[Stored data entries]
========================================
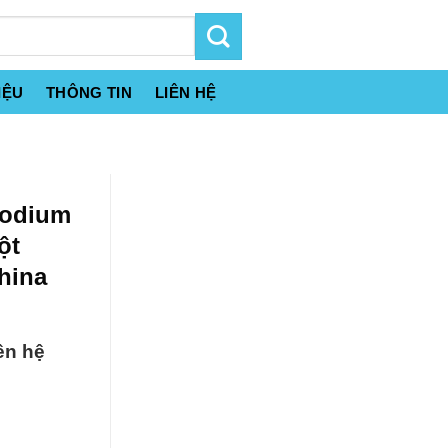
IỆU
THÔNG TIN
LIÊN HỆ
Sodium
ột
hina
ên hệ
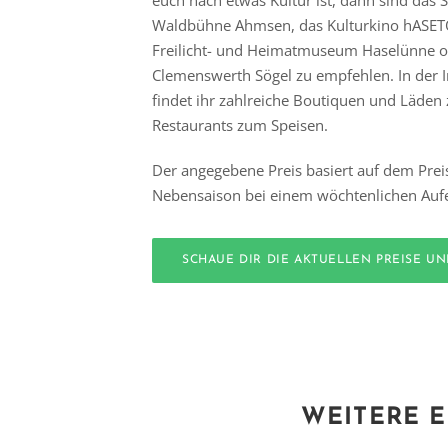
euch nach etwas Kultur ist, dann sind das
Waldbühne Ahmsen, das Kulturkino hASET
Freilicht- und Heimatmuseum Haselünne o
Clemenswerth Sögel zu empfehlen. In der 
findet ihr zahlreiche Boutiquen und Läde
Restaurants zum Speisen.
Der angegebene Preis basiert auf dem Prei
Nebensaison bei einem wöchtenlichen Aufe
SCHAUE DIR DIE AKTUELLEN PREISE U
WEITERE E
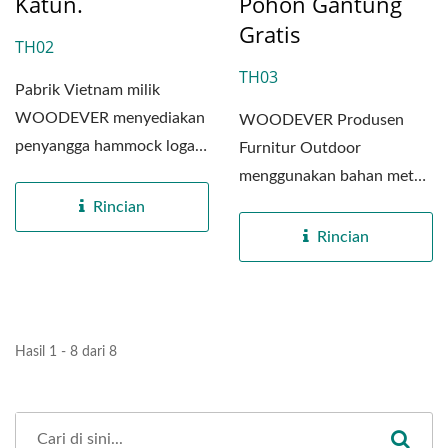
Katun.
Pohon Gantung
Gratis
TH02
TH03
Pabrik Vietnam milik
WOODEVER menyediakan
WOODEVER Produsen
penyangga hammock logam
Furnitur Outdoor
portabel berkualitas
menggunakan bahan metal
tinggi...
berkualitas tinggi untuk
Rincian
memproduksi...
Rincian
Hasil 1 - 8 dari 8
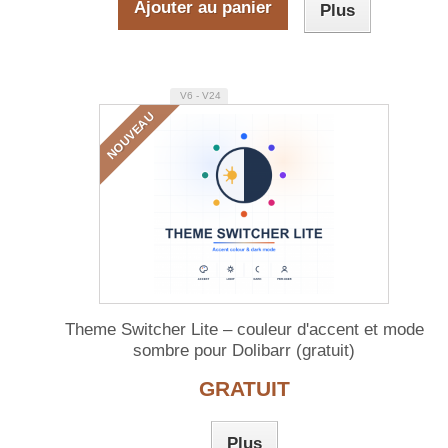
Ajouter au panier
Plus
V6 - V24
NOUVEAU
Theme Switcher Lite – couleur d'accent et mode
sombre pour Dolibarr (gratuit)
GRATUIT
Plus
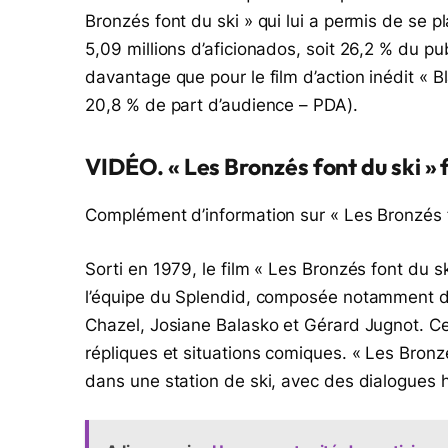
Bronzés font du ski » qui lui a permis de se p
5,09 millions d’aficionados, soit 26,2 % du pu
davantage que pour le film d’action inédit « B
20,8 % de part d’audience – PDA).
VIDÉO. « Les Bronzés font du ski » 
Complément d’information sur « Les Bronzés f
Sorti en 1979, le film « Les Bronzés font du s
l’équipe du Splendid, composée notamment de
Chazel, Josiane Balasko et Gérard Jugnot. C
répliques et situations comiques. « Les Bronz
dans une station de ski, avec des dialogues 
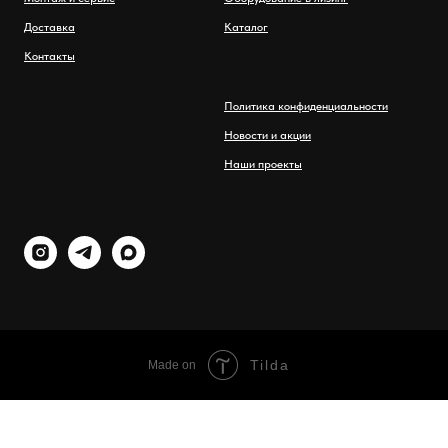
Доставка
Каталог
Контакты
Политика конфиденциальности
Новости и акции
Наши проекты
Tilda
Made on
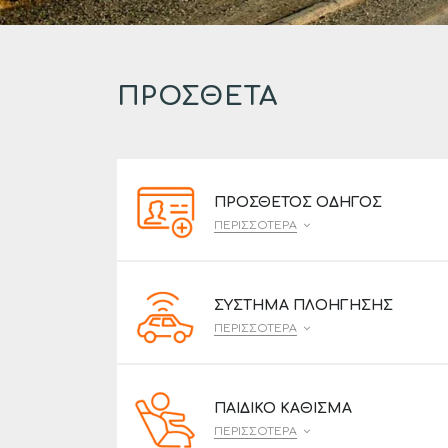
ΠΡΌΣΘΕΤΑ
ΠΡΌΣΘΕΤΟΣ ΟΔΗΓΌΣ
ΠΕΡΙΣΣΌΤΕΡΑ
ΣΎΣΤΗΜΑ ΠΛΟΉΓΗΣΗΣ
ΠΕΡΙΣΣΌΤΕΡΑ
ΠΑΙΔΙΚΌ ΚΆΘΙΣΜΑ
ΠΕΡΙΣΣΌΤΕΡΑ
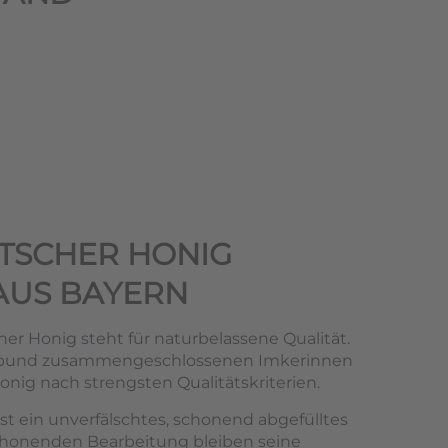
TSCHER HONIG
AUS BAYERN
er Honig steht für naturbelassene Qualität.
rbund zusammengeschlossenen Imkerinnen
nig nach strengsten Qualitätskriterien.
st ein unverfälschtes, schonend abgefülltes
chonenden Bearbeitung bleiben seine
========================================
For this exercise, print all of the entries exactly as they appear, but without pictures.

§ **FINISHED TASK**:
IỆU
THÔNG TIN
LIÊN HỆ
Sodium
ột
hina
ên hệ
euch nach etwas Kultur ist, dann sind das
Waldbühne Ahmsen, das Kulturkino hASET
Freilicht- und Heimatmuseum Haselünne o
Clemenswerth Sögel zu empfehlen. In der 
findet ihr zahlreiche Boutiquen und Läde
Restaurants zum Speisen.
Der angegebene Preis basiert auf dem Prei
Nebensaison bei einem wöchtenlichen Aufe
SCHAUE DIR DIE AKTUELLEN PREISE U
WEITERE E
Katun.
Pohon Gantung
Gratis
TH02
TH03
Pabrik Vietnam milik
WOODEVER menyediakan
WOODEVER Produsen
penyangga hammock logam
Furnitur Outdoor
portabel berkualitas
menggunakan bahan metal
tinggi...
berkualitas tinggi untuk
Rincian
memproduksi...
Rincian
Hasil 1 - 8 dari 8
Ajouter au panier
Plus
V6 - V24
NOUVEAU
Theme Switcher Lite – couleur d'accent et mode
sombre pour Dolibarr (gratuit)
GRATUIT
Plus
Bronzés font du ski » qui lui a permis de se p
5,09 millions d’aficionados, soit 26,2 % du pu
davantage que pour le film d’action inédit « B
20,8 % de part d’audience – PDA).
VIDÉO. « Les Bronzés font du ski » 
Complément d’information sur « Les Bronzés f
Sorti en 1979, le film « Les Bronzés font du s
l’équipe du Splendid, composée notamment de
Chazel, Josiane Balasko et Gérard Jugnot. C
répliques et situations comiques. « Les Bronz
dans une station de ski, avec des dialogues 
Доставка
Каталог
Контакты
Политика конфиденциальности
Новости и акции
Наши проекты
Tilda
Made on
ΠΡΌΣΘΕΤΑ
ΠΡΌΣΘΕΤΟΣ ΟΔΗΓΌΣ
ΠΕΡΙΣΣΌΤΕΡΑ
ΣΎΣΤΗΜΑ ΠΛΟΉΓΗΣΗΣ
ΠΕΡΙΣΣΌΤΕΡΑ
ΠΑΙΔΙΚΌ ΚΆΘΙΣΜΑ
ΠΕΡΙΣΣΌΤΕΡΑ
TSCHER HONIG
AUS BAYERN
er Honig steht für naturbelassene Qualität.
rbund zusammengeschlossenen Imkerinnen
nig nach strengsten Qualitätskriterien.
st ein unverfälschtes, schonend abgefülltes
chonenden Bearbeitung bleiben seine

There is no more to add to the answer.